While I realize that I may completely blow your image of me, I feel that I have to come clean with all of you. Perfection is unattainable. If this is news to you, I apologize for all the big words I've used in the past, you're clearly a moron. Stop reading now, I don't want to be accused of discrimination against the stupid. I won't dumb it down for you. So, since I am not as perfect as you believed, I guess I should start somewhere. Maybe I should tell you that many of these quirks didn't become a part of my persona until I was an adult. As a child, I was far more easy-going. Aging has been quite a process for me and with it came more quirks than I knew could exist in one human being. Perhaps it's me making up for lost time. I really was a great kid. Oh well, I'm pretty fucking awesome now, just incredibly flawed, as well.

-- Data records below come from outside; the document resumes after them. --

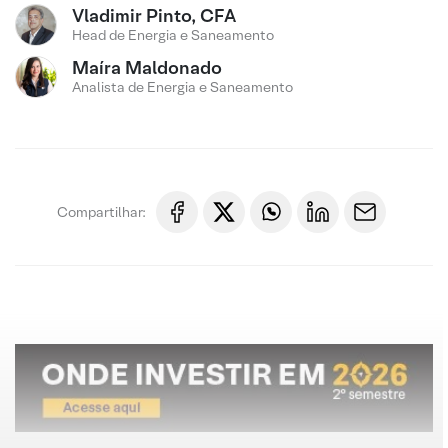
Vladimir Pinto, CFA
Head de Energia e Saneamento
Maíra Maldonado
Analista de Energia e Saneamento
Compartilhar:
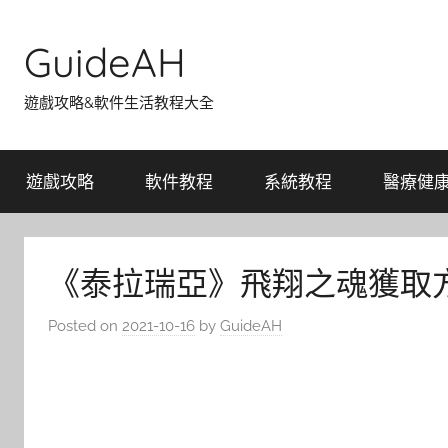
Skip
to
GuideAH
content
遊戲攻略&軟件生活教程大全
遊戲攻略
軟件教程
系統教程
醫療健
《泰拉瑞亞》飛翔之魂獲取
Posted on
2021-10-16
by
GuideAH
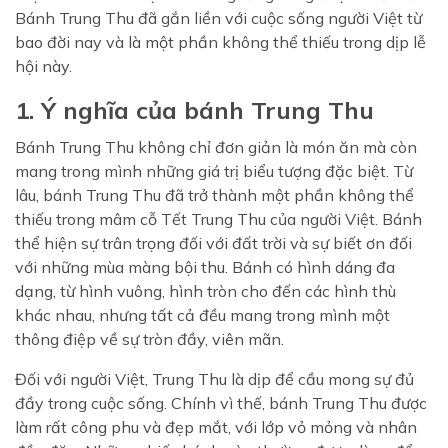
Bánh Trung Thu đã gắn liền với cuộc sống người Việt từ
bao đời nay và là một phần không thể thiếu trong dịp lễ
hội này.
1. Ý nghĩa của bánh Trung Thu
Bánh Trung Thu không chỉ đơn giản là món ăn mà còn
mang trong mình những giá trị biểu tượng đặc biệt. Từ
lâu, bánh Trung Thu đã trở thành một phần không thể
thiếu trong mâm cỗ Tết Trung Thu của người Việt. Bánh
thể hiện sự trân trọng đối với đất trời và sự biết ơn đối
với những mùa màng bội thu. Bánh có hình dáng đa
dạng, từ hình vuông, hình tròn cho đến các hình thù
khác nhau, nhưng tất cả đều mang trong mình một
thông điệp về sự tròn đầy, viên mãn.
Đối với người Việt, Trung Thu là dịp để cầu mong sự đủ
đầy trong cuộc sống. Chính vì thế, bánh Trung Thu được
làm rất công phu và đẹp mắt, với lớp vỏ mỏng và nhân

As an adult, I've noticed that my attention span has diminished to the point of ridiculousness. You can't imagine ADD in a grown-ass woman, but holy shit, come watch me do just about anything these days. Doing one task from start to finish is almost impossible for me, unless I can throw in a few minor tasks in between so I can bounce around like a rubber fucking ball from room to room, area to area. Even as I write this, I am looking around the room, jumping up to get a snack or two, refilling my coffee cup, checking my email, reading Facebook bullshit, and the list continues on. My mind races from topic to topic and doesn't seem to stop to smell the roses, ever. It's actually exhausting and it's really no wonder I'm tired a whole helluva lot. Are you envisioning little projects left in piles all over my house right now? Half read newspapers, piles of laundry not quite folded, dishes in the sink and the drain board, and various and assorted shit like that? You'd be so wrong. I never said I didn't finish the tasks. I said I needed other things to do in tandem. Then I get them ALL done quite splendidly.
The reason you'll never see half-done anything, is I have a bit of clutter-phobia. It's called ataxophobia among the professional set, and it's awful. Sometimes I can handle it and just pace through the house, rearranging things and putting things away, organizing and tossing shit out as I go. But other times, I launch into a full-on freak out because I am so overwhelmed by the sheer volume of accumulated crap that I have a psychotic episode and totally lose my shit. I will literally freeze in my spot and start screaming at everyone in the house, because face it, it IS their fault. At this point, they are used to it and don't react very much. Sometimes, if the planets are aligned, someone will actually ask if they can do anything to help. Depending on how far gone I am, I may not even really hear them because my head is on the verge of a massive brain-splattering explosion. Which I will have to clean up and it will just add to the list of things for me to do. One day, I'll just set the house on fire and start fresh. Much less stressful.
Perhaps I have a touch of OCD, just a tad. When I blog, I have a certain set-up that has to happen before I can even begin. The laptop is in front of my seat at the dining room table, my notebook is on the left with my eyeglass case either resting on top of it or at the head of the book. My water is next to the book and my coffee is on the right side of the laptop with either dates or almonds scattered near it. My phone is to the left of the coffee cup. Every time, without fail. Don't move my shit or I'll have to rearrange it and then shank you. When I go to bed, I take off my rings in the same order, engagement ring, right hand rings from ring finger on moving left, then my bracelets, then my earrings and I place them all in the same spot on my nightstand. Have a problem with this technique? I don't. Putting on makeup is always in the same order and if I veer from that order, I have to start from where I left off before I went rogue. Lashes, cheeks, brows, and then eyelids. It works for me and don't I always look lovely?
Blankets are my thing and boy howdy, do I love them. I even crocheted a couple last winter, one for me and one for the cat. What I hate is unfolded blankets strewn around the friggin living room. If I see one unfolded and out of place I have to stop everything and grab it, fold it, put it back, and make sure the rest are just right. Since I am always cold, they are a necessity all year long. They have their spots and belong there until I need one. I don't mind sharing them, I'm not a blanket-hog. What I mind is seeing them treated like a rag when you are done with it and seeing it tossed all willy nilly wherever the fuck you were last. Do you want me to toss your shit around the house? If the mess wouldn't institutionalize me, I'd dump drawers and scatter belongings all over the place in retaliation. Then I'd have to clean it up, probably before you even got a chance to see it. Christ, I'm pathetic!
These are just a few of the things that make me the wonderful soul you see before you. Do I have more quirks? Fuck yes. But I'll bet you have more, and those annoy the shit out of me. My quirks get me through the day in a semi-sane fashion, help me accomplish my daily tasks, and keep my life running smoothly. Yours only serve to piss me off and make me want to punch you in the throat. Mine are just part of my charm. Do I find your quirks charming? Are you friggin kidding me right now???